I am not sure when the capability was added but at some point along the road, Chrome gained the ability to encrypt your sync information with a local passphrase and then send it to Google already encrypted. In order to unencrypt it, you have to enter your passphrase again on another computer you want to sync with. While I am still leary of Google, I am willing to accept this solution since everything is encrypted before it ever hits Google itself.
Now that I am using encrypted sync, I can easily access my settings and Chrome Apps from a Linux or other Unix-like system as long as a Chrome build or a Chromium port exists for the platform. I have been using this functionality on Ubuntu lately and it works very well. I am also able to synchronize my Chrome Apps such as TweetDeck to my Mac and Ubuntu systems. Although Ubuntu has an avialable Chrome build from Google, I have chosen to use the Chromium build instead due to it being available directly from Ubuntu’s package repositories. This has worked out well and has allowed me to seriously consider using Ubuntu as a workstation. I will be addressing the potential of using Ubuntu on the desktop in a future post.
I am pretty happy with Chrome at this point. In some cases Chrome seems faster than Safari but not in all. I have run into some performance issues with Chrome and reopening thirty or so tabs from a previous session. More on that in a moment. There are some nice touches like being able to pin a tab. Overall, the experience in Chrome has become better and better and it has become a worthy competitor to Safari.
It took a long time, but I have now set Chrome to be my default browser. I still often have Safari open as well but Chrome has become my main browser. This may not last too long but for now it is working out quite well.
The Reloading Tabs Issue
The problem I have run into recently, and the reason I started writing this post to begin with, is that when I launch Chrome and it is reopening thirty or more tabs on my MacBook Air, it often fails to load most of them. I end up with the error dialog that asks me if I want to wait or “Kill Pages” since the page rendering is not going very well. It could be that this is caused by memory allocation issues in Chrome when memory is a little tight.
It is hard to pinpoint but it is certainly major nuisance.
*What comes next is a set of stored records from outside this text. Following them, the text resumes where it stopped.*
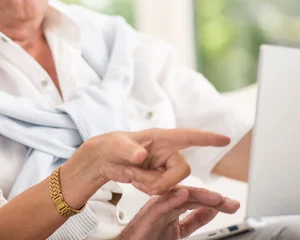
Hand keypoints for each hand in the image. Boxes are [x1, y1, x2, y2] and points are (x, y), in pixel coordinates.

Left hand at [63, 128, 229, 200]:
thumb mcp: (116, 145)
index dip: (207, 138)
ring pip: (172, 184)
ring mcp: (164, 166)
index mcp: (161, 138)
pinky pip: (163, 190)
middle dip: (164, 180)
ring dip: (152, 185)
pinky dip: (148, 189)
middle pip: (182, 171)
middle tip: (139, 179)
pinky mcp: (159, 178)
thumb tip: (140, 155)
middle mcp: (166, 152)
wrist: (102, 161)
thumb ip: (128, 150)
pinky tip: (136, 180)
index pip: (189, 137)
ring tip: (133, 175)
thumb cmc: (109, 145)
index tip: (225, 139)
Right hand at [117, 186, 239, 239]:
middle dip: (211, 198)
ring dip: (198, 195)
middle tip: (229, 203)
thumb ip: (194, 220)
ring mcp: (156, 208)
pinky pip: (161, 206)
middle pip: (190, 195)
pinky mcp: (148, 216)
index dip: (215, 202)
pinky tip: (183, 195)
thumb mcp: (179, 229)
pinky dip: (172, 199)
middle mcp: (165, 204)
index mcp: (173, 206)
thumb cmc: (149, 237)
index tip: (232, 205)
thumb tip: (212, 210)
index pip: (197, 200)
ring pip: (178, 197)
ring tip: (215, 197)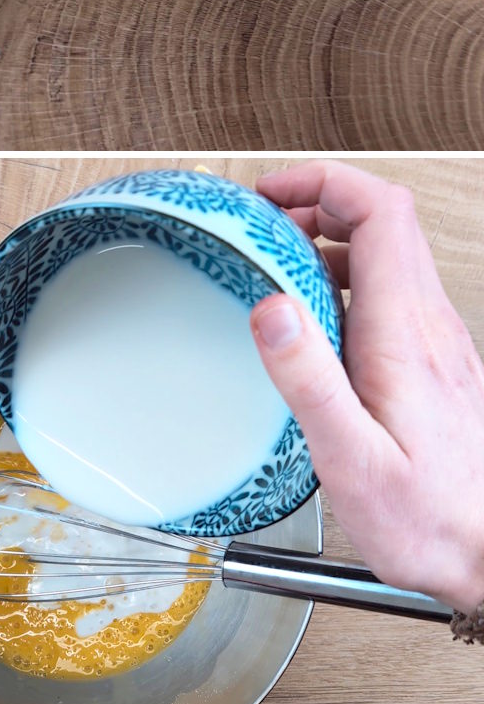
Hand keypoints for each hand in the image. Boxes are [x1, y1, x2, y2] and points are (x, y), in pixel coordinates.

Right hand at [248, 162, 483, 610]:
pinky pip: (392, 301)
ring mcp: (437, 346)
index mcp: (405, 335)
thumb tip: (270, 309)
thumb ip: (309, 379)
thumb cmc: (428, 521)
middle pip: (384, 223)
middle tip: (264, 224)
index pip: (380, 211)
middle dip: (319, 204)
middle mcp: (429, 329)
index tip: (271, 195)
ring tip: (277, 268)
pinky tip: (315, 327)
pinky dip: (346, 288)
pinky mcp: (435, 369)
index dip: (324, 182)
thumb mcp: (351, 457)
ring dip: (331, 246)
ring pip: (389, 260)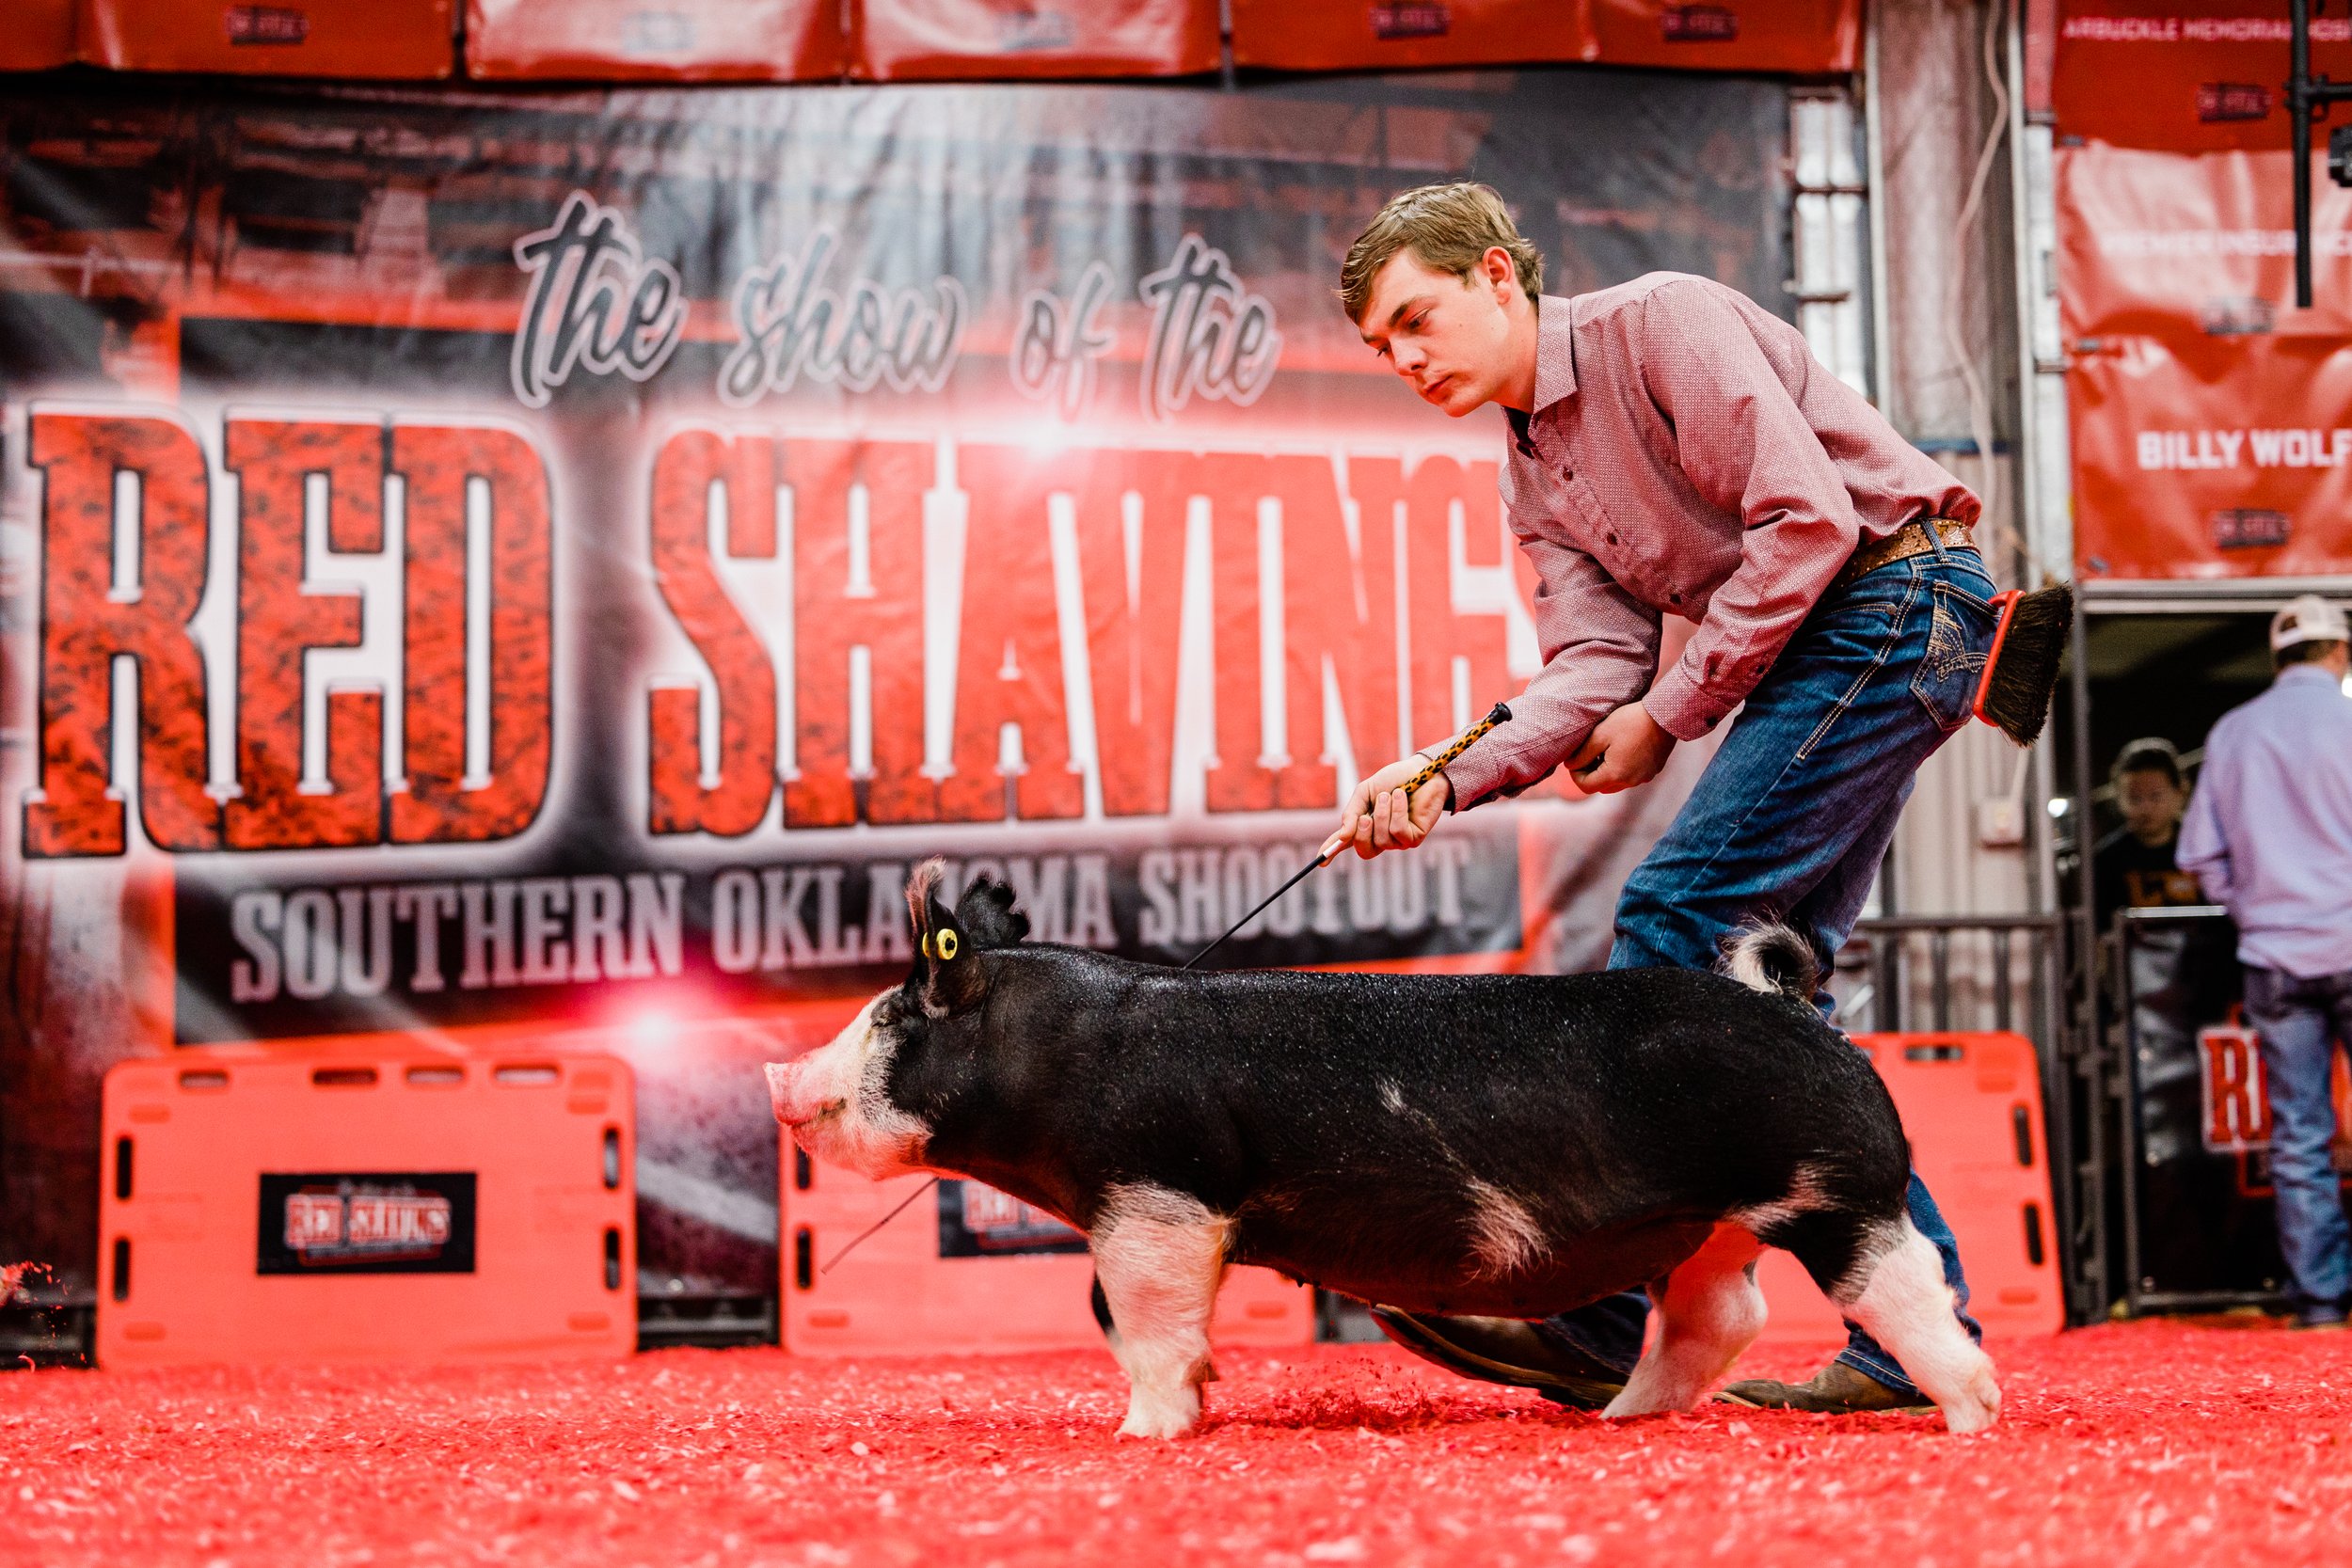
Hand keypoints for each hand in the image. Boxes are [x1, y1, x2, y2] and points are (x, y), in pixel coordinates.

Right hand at [1329, 755, 1451, 859]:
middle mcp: (1381, 837)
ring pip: (1382, 838)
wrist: (1421, 771)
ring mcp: (1398, 841)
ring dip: (1383, 812)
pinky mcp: (1414, 838)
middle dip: (1362, 832)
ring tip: (1390, 794)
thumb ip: (1351, 813)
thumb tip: (1342, 837)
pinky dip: (1398, 811)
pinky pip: (1398, 830)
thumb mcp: (1365, 792)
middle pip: (1364, 850)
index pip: (1347, 843)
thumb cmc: (1394, 780)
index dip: (1332, 853)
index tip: (1321, 862)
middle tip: (1365, 815)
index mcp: (1366, 826)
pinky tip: (1402, 797)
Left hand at [1566, 702, 1675, 793]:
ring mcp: (1643, 778)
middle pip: (1601, 787)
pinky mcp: (1653, 771)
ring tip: (1606, 750)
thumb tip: (1570, 766)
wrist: (1665, 715)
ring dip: (1607, 772)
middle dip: (1591, 773)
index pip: (1586, 786)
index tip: (1576, 758)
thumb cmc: (1630, 722)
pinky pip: (1631, 777)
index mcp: (1615, 775)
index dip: (1575, 774)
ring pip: (1616, 783)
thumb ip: (1582, 754)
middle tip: (1590, 753)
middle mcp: (1630, 782)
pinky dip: (1622, 769)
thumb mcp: (1600, 735)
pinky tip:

I have the bad habit of opening many tabs and have sometimes had as many as one hundred tabs open at once. Obviously opening one hundred tabs is likely to cause performance issues on most systems. The part that surprises me is that Safari has been much better at reloading tabs from a previous session. While it might be a little slow sometimes, Safari nearly always properly loads and renders whatever tabs it is told to open.
With Chrome, it seems that all tabs are loaded simultaneously, not in batches running sequentially like Safari. I am only basing this conclusion on observation and not on any hard evidence at this point. One solution, and probably one I should look at, is to stop opening so many tabs and keep it down to less than ten each time I close Chrome. This would probably help but I hope that the underlying issue can be resolved anyway. There have been times when I have been working on projects where I needed a very large number of tabs with different information in them and this problem would severely limit my ability to close and reopen Chrome in that situation.
As with any application, programs can be introduced or fixed in any particular release so I will be keeping tabs on this issue and I hope it will be resolved by an update coming sooner rather than later. In the mean time, I will continue to compare both Chrome and Safari.